Asmelash Teka Hadgu is the co-founder and chief technology officer of Lesan, a Berlin-based startup developing machine translation products for Ethiopian languages. Founded in 2019, Lesan has launched translation tools for Amharic and Tigrinya, which it says outperform Google Translate in terms of quality. The startup’s use of offline print resources to create a new benchmark data set for languages from the Horn of Africa has been key to its success.

This interview has been edited for length and clarity.

As an automated translation service, you’re competing with the biggest and most advanced tech companies in the world. What can smaller shops like Lesan bring to the table?

Google and Facebook overhype that they have built one single giant model to solve machine translation for hundreds of languages. If you put it on its face and compare it with smaller startups, like Lesan or Ghana NLP, the quality is actually low. So at Lesan, we don’t believe that you can create just one model that solves these problems. If your native language is one of these African languages, if you have the technical know-how around machine learning, and you care about your community and the kind of problems they want to solve, that unique advantage and connection to the community can carry you further.

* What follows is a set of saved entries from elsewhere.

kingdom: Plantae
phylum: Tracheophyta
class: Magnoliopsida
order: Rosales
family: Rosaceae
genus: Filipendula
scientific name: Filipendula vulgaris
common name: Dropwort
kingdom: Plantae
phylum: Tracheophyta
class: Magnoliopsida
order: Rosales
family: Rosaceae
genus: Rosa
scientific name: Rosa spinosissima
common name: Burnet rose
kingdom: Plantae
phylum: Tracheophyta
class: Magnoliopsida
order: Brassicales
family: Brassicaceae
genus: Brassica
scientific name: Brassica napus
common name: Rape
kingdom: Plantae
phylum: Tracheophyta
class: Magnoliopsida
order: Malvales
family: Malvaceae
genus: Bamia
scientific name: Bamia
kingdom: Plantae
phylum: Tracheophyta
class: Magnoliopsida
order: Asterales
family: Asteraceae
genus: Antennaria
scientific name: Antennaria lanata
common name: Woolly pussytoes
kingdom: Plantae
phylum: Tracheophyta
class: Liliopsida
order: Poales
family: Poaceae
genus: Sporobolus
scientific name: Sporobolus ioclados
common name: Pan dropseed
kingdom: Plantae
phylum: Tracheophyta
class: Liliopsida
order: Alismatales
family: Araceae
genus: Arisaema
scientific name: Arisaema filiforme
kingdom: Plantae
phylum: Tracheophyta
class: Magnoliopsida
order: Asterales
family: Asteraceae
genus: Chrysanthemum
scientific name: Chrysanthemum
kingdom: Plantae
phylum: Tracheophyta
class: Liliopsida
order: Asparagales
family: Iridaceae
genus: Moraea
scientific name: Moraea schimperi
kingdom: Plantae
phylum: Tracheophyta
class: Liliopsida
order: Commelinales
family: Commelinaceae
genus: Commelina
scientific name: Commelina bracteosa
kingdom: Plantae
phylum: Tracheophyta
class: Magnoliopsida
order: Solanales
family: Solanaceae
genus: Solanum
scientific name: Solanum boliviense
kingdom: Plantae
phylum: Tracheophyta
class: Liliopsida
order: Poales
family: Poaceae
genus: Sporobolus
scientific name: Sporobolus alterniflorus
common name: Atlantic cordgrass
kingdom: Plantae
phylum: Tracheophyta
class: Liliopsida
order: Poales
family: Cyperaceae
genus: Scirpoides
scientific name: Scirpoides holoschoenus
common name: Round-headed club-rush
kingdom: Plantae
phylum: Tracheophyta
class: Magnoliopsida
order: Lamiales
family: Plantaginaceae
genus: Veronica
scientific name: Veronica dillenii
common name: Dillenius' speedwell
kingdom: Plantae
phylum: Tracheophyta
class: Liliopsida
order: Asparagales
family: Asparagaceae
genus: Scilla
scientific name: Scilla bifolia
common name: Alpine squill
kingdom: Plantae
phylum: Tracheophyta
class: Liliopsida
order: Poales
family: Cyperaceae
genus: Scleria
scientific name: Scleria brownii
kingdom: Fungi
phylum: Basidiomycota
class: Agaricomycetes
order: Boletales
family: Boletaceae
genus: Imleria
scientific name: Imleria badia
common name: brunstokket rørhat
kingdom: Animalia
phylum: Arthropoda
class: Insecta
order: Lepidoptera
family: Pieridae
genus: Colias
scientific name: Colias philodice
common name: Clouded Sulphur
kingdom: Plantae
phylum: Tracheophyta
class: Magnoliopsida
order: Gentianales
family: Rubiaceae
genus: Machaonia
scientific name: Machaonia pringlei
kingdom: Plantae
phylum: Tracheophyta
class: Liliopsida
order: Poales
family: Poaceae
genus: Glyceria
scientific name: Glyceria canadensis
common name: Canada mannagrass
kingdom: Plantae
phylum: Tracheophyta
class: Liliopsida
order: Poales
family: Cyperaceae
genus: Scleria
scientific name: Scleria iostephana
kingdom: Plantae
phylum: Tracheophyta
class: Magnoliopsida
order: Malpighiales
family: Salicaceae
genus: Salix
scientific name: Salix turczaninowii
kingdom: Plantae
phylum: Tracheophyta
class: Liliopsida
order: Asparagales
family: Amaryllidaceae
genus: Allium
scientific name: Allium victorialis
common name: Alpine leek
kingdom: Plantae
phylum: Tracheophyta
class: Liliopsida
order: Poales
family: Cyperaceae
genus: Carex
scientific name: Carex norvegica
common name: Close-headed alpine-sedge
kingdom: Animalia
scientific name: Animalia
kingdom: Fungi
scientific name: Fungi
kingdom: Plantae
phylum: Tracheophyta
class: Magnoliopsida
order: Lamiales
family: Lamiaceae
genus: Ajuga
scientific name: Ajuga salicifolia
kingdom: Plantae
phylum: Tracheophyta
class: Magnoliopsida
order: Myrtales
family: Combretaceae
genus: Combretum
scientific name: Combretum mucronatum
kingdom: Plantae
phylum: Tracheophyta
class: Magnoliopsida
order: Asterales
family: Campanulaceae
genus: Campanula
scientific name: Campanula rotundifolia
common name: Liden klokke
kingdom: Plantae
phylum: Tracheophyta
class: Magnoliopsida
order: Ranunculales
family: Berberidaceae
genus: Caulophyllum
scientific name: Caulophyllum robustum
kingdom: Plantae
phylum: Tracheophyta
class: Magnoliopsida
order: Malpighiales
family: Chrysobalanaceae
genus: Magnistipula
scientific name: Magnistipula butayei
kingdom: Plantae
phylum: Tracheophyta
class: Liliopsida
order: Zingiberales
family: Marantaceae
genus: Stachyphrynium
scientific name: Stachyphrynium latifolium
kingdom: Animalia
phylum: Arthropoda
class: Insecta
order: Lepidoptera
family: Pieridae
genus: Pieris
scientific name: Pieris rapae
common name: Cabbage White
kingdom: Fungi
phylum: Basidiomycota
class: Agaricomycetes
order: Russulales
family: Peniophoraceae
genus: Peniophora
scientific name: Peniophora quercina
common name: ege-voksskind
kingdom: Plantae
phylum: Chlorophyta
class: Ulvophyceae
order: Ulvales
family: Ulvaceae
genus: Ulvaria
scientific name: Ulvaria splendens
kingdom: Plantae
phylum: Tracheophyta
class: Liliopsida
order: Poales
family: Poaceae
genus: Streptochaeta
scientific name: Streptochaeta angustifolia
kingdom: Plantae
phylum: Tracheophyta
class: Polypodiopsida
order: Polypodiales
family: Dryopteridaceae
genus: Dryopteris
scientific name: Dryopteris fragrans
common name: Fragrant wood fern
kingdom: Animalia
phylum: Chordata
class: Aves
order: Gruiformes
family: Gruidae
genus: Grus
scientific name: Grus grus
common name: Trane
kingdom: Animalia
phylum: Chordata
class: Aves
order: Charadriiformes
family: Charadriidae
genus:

How is your work relevant to the boom in conversational artificial intelligence tools, such as ChatGPT, in terms of building original training data sets for low-resource languages?

If you ask ChatGPT in Tigrinya or Amharic the simplest and most frequently asked questions, it gives you gibberish, a mix of Tigrinya and Amharic, or even made-up words. Chatbots like ChatGPT are utterly broken or useless for these languages. Most of the data that powers them is basically internet data, and there is not enough data online for these languages. So it makes it even more urgent to create language-specific technologies.

Do you have kinship with other developers and companies that are working on making products in low-resource languages?

I absolutely belong to a tribe, or whatever we want to call it — a kind of pan-African AI movement. We’re actually meeting every other week with other language technology startups, discussing how we can come together and solve this problem our own way. We don’t have to repeat what Silicon Valley does for our languages. And you don’t have to have a one-player-takes-it-all mentality.